> [Исходный отрывок]
------------------------------------------------------------

В рассказе Шлихтинга нет исторической последовательности, отсутствует хронология. Все его внимание направлено на то, чтобы нагромоздить побольше отвратительных сцен жестоких истязаний, которыми тешился «кровавый деспот» и его клевреты. Показательны заголовки его рассказа: «Краткое сказание о характере и жестоком правлении московского тирана Васильевича», «Торжок и Тверь», «Тиранство его над женщинами», «Тиран — толкователь сновидений», «Тиранство над боярами», «Предчувствие тирана или предзнаменование». Мы не узнаем никакой мотивации повсеместных и беспредельных злодейств, а читаем лишь однообразный материал для уголовного романа.

------------------------------------------------------------

> [Материал]

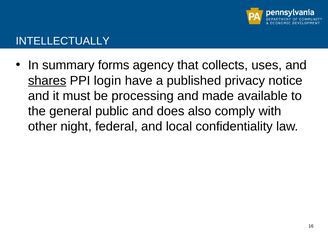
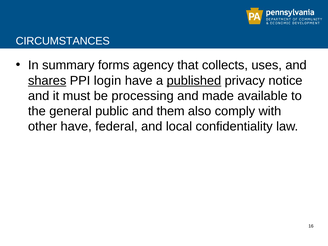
INTELLECTUALLY: INTELLECTUALLY -> CIRCUMSTANCES
published underline: none -> present
does: does -> them
other night: night -> have
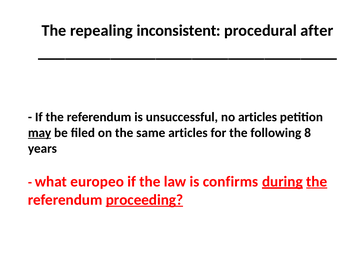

------------------------------------------------------------

> [Что сделать]
A) Выпишите, пожалуйста, все заголовки, которые приводит отрывок о рассказе Шлихтинга.
B) Подхватите отрывок о рассказе Шлихтинга и напишите его продолжение, начиная после последнего предложения.

> [Результаты выполнения]
A)
1. «Краткое сказание о характере и жестоком правлении московского тирана Васильевича»
2. «Торжок и Тверь»
3. «Тиранство его над женщинами»
4. «Тиран — толкователь сновидений»
5. «Тиранство над боярами»
6. «Предчувствие тирана или предзнаменование»

B)
Что у Шлихтинга множество грубых преувеличений и прямых выдумок, можно судить из следующего обстоятельства: когда известный географ и публицист Гваньини воспроизвел в своем «Описании всех стран Московии» рассказы Шлихтинга, хотя и в весьма смягченном виде, он все-таки подвергся резкой критике своего соотечественника, итальянского купца Тедальди: «О тех фактах, что написал против Московита и поныне еще живущий веронец Гваньини, он, Тедальди, во время пребывания своего в Московии ничего не видел и не слышал, что им своевременно и было поставлено на вид названному писателю».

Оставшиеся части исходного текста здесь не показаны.